Fauci has led the NIAID for more than 3 decades, advising the past five United States presidents on global health threats from the early days of the AIDS epidemic in the 1980s through to the current Zika virus outbreak.
During a forum on pandemic preparedness at Georgetown University held shortly before Trump’s inauguration, Fauci said the Trump administration will not only be challenged by ongoing global health threats such as influenza and HIV, but also a surprise disease outbreak.
“The history of the last 32 years that I have been the director of the NIAID will tell the next administration that there is no doubt they will be faced with the challenges their predecessors were faced with,” he said.
While observers have speculated since his election about how Trump will respond to such challenges, Fauci and other health experts said that preventing disease pandemics often starts overseas and that a proper response means collaboration between not only the U.S. and other countries, but also the public and private health sectors.
“We will definitely get surprised in the next few years,” he said.
‘Risks have never been higher’
Trump has worried some infectious disease experts with controversial and sometimes unclear views on certain health issues.

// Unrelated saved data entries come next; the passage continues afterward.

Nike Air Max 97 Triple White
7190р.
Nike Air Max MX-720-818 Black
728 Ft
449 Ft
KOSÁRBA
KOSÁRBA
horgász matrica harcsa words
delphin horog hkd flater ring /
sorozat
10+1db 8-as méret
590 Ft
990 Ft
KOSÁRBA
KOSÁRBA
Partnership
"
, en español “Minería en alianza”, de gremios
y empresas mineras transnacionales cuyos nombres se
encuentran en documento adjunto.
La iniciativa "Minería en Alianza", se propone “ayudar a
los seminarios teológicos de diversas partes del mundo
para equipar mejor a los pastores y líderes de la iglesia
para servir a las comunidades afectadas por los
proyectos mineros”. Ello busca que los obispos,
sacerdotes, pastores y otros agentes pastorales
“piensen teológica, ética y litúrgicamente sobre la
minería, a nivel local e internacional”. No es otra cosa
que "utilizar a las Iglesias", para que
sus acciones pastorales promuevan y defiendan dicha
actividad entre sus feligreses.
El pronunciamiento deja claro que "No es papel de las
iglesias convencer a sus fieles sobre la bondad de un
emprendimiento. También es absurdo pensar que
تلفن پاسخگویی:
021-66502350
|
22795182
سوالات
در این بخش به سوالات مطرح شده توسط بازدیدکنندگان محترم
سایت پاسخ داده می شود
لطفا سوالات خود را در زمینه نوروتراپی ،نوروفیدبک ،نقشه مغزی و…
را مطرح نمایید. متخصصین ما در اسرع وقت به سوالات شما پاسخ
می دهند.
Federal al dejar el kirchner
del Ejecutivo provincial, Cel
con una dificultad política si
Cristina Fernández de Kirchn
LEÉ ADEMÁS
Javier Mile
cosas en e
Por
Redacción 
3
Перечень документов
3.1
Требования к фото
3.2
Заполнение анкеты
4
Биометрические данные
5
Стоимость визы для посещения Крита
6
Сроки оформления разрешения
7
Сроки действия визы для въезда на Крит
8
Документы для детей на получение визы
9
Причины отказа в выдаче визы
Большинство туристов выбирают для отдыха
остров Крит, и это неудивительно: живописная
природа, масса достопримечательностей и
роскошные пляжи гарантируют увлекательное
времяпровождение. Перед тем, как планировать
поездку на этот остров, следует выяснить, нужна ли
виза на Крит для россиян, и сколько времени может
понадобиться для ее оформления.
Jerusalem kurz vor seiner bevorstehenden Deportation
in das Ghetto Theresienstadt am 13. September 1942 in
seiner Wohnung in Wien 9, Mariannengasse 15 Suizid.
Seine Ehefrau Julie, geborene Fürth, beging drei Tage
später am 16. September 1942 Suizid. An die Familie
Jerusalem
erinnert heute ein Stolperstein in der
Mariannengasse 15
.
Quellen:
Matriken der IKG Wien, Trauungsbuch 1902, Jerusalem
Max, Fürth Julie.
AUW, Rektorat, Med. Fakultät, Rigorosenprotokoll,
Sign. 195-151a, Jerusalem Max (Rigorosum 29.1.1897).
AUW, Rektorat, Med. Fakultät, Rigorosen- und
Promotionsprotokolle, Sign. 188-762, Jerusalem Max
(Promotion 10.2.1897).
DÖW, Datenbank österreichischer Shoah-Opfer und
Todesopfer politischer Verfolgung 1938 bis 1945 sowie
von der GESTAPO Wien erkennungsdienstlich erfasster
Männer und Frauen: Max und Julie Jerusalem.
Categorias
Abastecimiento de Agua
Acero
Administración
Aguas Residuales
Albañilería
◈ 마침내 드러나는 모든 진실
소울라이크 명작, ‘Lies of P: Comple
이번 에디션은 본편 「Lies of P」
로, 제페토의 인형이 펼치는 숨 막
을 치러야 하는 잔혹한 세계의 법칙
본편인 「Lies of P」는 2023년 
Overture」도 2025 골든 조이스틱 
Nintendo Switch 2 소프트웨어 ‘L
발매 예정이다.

Ronald Klain, who coordinated the U.S.’s Ebola response for the Obama administration, said Trump’s virtual silence about the Zika outbreak and harsh comments about American volunteers infected during the West African Ebola outbreak is “not the kind of leadership we need in our next president.”
Klain added that “the risks have never been higher,” and the understanding of a president’s view on health issues “has never been more dubious than it is with Donald Trump.”
Fauci and others noted some of the disease outbreaks that recent administrations have faced, including former President Barack Obama, whose administration was tested early on with an H1N1 influenza pandemic in 2009. More recently, the administration was forced to repurpose almost $600 million in federal funds set aside for the Ebola outbreak when Republicans rejected Obama’s request for $1.9 billion to fund the nation’s Zika response.
Current Deputy Homeland Security Advisor Amy Pope, JD, said it was “typical” of the U.S. government that money meant for the Ebola epidemic was appropriated for Zika because of the proclivity of populations to worry about what is currently threatening them.
“We shouldn’t ask the American public to make those choices in the future,” she said. “It doesn’t keep them safe.”
Klain said pandemic preparedness should be approached from a nonpartisan angle. A Democrat, he referenced Republican President George W. Bush founding the U.S. President’s Emergency Plan for AIDS Relief (PEPFAR), and said Republican Senators Mitch McConnell (R-Ky) and Lindsey Graham (R-S.C.) collaborated with the Obama administration on the Ebola response.
“The mosquitoes don’t know if they’re biting Democrats or Republicans,” Klain said.
Emerging diseases on the horizon
Fauci said during the forum that he is in favor of a public health emergency fund that would be used to combat outbreaks like those involving Ebola and Zika: “It’s tough to get it ... but we need it. What we had to go through with Zika was very, very painful when the president asked for $1.9 billion in February and we didn’t get [funding] until September.”
He speculated about the possibility of a resurgence of Zika this summer. The virus has caused many travel-related cases in the U.S. and some locally acquired cases in Florida and Texas. Fauci said other concerns for the Trump administration include the potential for a new influenza pandemic and outbreaks of diseases that are not yet on anyone’s radar.
“What about the things we are not even thinking about?” he said. “No matter what, history has told us definitively that [outbreaks] will happen because [facing] infectious diseases is a perpetual challenge. It is not going to go away. The thing we’re extraordinarily confident about is that we’re going to see this in the next few years.” – by Gerard Gallagher
Disclosures: Fauci, Jafari and Pope report no relevant financial disclosures. Infectious Disease News was unable to confirm relevant financial disclosures for Klain and Steiger at the time of publication.